[Excerpt Boundary: Start]

Rev 2751: Combine duplicated _commit_write_group and get _get_bytes_by_hash_multi working in http://sourcefrog.net/bzr/pack-hashes

Martin Pool mbp at sourcefrog.net
Thu Aug 30 05:33:42 BST 2007


At http://sourcefrog.net/bzr/pack-hashes

------------------------------------------------------------
revno: 2751
revision-id: mbp at sourcefrog.net-20070830043341-01q2hwpw6d78btta
parent: mbp at sourcefrog.net-20070830002223-5fmig065hwpk1sbd
committer: Martin Pool <mbp at sourcefrog.net>
branch nick: pack-hashes
timestamp: Thu 2007-08-30 14:33:41 +1000
message:
  Combine duplicated _commit_write_group and get _get_bytes_by_hash_multi working
modified:
  bzrlib/repofmt/pack_repo.py    pack_repo.py-20070813041115-gjv5ma7ktfqwsjgn-1
  bzrlib/tests/test_pack_repository.py test_pack_repository-20070828111851-nof5soh31tidz2dq-1
=== modified file 'bzrlib/repofmt/pack_repo.py'
--- a/bzrlib/repofmt/pack_repo.py	2007-08-30 00:10:52 +0000
+++ b/bzrlib/repofmt/pack_repo.py	2007-08-30 04:33:41 +0000
@@ -23,6 +23,7 @@
 
 from bzrlib import (
         debug,
+        osutils,
         pack,
         ui,
         )
@@ -34,7 +35,10 @@
     GraphIndexPrefixAdapter,
     )
 from bzrlib.knit import KnitGraphIndex, _PackAccess, _KnitData
-from bzrlib.pack import ContainerWriter
+from bzrlib.pack import (
+        ContainerWriter,
+        make_readv_reader,
+        )
 from bzrlib.store import revision
 """)
 from bzrlib import (
@@ -68,6 +72,7 @@
 
 _HASH_INDEX_SUFFIX = '.hix'
 
+
 class Pack(object):
     """An in memory proxy for a .pack and its indices."""
 
@@ -1190,6 +1195,48 @@
         value = "%d %d" % (offset, length)
         self._hash_write_index.add_nodes([(key, value)])
 
+    def _get_bytes_by_hash_multi(self, hashes):
+        """Look up objects by hash.
+
+        :param hashes: Sequence of hashes.
+        :returns: Map from hash to bytes.
+        """
+        # TODO: don't load the overall index every time, just get it once and
+        # hold it during the lock duration
+        #
+        # TODO: look in the currently active writer too?
+        index_to_pack, indices = self._make_index_map(_HASH_INDEX_SUFFIX)
+        combined = CombinedGraphIndex(indices)
+        r = {}
+        # index keys are tuples; we just want a string
+        search = [(key,) for key in hashes]
+        missing_keys = set(hashes)
+        for index, key, value in combined.iter_entries(search):
+            # nb they might be returned out of order
+            found_hash = key[0]
+            missing_keys.remove(found_hash)
+            offset, length = map(int, value.split(' '))
+            transport, pack_name = index_to_pack[index]
+            # TODO: is there already some code that will group together all
+            # the retrievals from a pack and turn them into one readv per
+            # pack?

[Excerpt Boundary: End]

> [What you will do]:
1 – In the commit diff, why does the new method turn each hash into a one-element tuple, (key,), when it builds the search list?
2 – Translate the docstring sentence "Look up objects by hash." from the commit diff into French.
3 – Extend the pack-repository commit diff past its final line.

[Input data Boundary: Start]

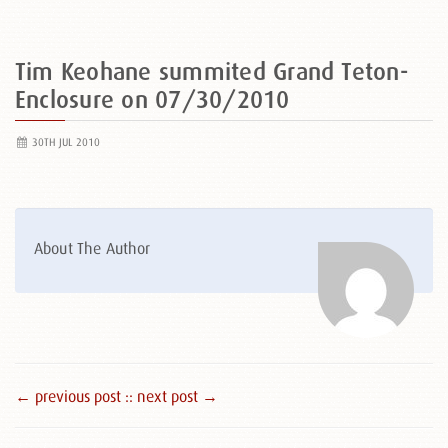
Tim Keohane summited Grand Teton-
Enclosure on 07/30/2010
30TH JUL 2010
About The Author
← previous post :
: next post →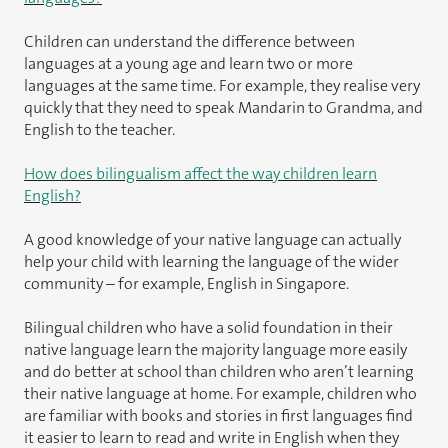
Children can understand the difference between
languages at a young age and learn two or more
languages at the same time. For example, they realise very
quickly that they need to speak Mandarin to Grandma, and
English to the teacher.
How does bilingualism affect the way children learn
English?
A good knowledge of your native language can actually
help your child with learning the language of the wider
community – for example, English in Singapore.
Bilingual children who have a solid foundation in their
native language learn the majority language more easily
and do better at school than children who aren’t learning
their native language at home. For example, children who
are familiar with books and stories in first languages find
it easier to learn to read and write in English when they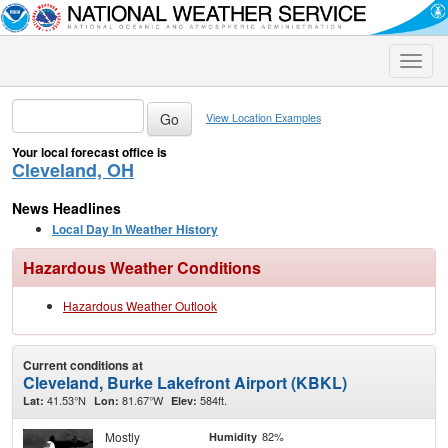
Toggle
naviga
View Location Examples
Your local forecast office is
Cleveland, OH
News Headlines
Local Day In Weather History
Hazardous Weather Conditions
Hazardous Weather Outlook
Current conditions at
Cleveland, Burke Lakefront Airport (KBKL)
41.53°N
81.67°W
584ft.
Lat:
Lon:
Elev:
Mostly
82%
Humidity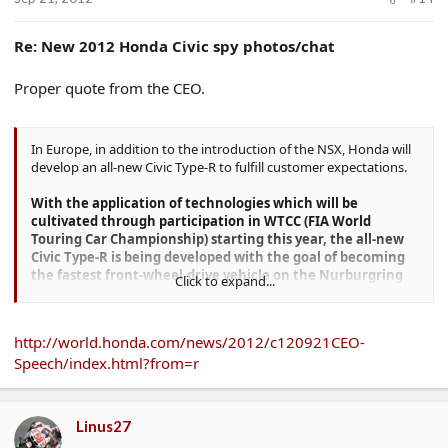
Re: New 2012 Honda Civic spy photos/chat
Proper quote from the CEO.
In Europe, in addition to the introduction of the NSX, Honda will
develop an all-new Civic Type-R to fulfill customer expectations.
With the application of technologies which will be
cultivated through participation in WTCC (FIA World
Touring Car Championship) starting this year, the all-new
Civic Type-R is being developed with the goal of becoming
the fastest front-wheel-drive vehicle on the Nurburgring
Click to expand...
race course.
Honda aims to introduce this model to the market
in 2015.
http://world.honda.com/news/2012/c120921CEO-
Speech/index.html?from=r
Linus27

[Input data Boundary: End]
[Input data Boundary: Start]

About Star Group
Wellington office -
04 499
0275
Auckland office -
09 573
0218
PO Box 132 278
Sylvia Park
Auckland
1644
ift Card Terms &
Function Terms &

[Input data Boundary: End]

> [Expected outputs]:
1 – The comment above that line says that index keys are tuples, while only a plain string hash is wanted. Each hash is therefore wrapped as a one-element tuple so it matches the index key format.

2 – Rechercher des objets par hachage.

3 –
+            #
+            # TODO: do a readv, not individual reads
+            assert found_hash not in r
+            reader = make_readv_reader(transport, pack_name, [(offset, length)])
+            for record_reader in reader.iter_records():
+                found_names, read_fn = record_reader
+                result = read_fn(None) # read all
+                assert osutils.sha_string(result) == found_hash
+            r[found_hash] = result
+        if missing_keys:
+            raise errors.BzrError("keys %r were not found in %r" %
+                    (missing_keys, combined))
+        return r
+
+    def _get_bytes_by_hash(self, h):
+        return self._get_bytes_by_hash_multi([h])[h]
+
     def _make_index_map(self, suffix):
         """Return information on existing indexes.
 
@@ -1218,7 +1265,7 @@
 
     def _commit_hash_index(self, new_pack_name):
         new_hash_index_name = new_pack_name + _HASH_INDEX_SUFFIX
-        self._index_transport.put_file(new_hash_index_name,
+        self._index_transport.put_file_non_atomic(new_hash_index_name,
                 self._hash_write_index.finish())
         del self._hash_write_index
                     
@@ -1249,6 +1296,53 @@
         self._open_pack_hash = None
         self._abort_hash_index()
 
+    def _commit_write_group(self):
+        data_inserted = (self._revision_store.data_inserted() or
+            self.weave_store.data_inserted() or 
+            self._inv_thunk.data_inserted() or
+            self._hash_write_index.key_count() > 0)
+        if data_inserted:
+            self._open_pack_writer.end()
+            new_name = self._open_pack_hash.hexdigest()
+            new_pack = Pack()
+            new_pack.name = new_name
+            new_pack.transport = self._upload_transport.clone('../packs/')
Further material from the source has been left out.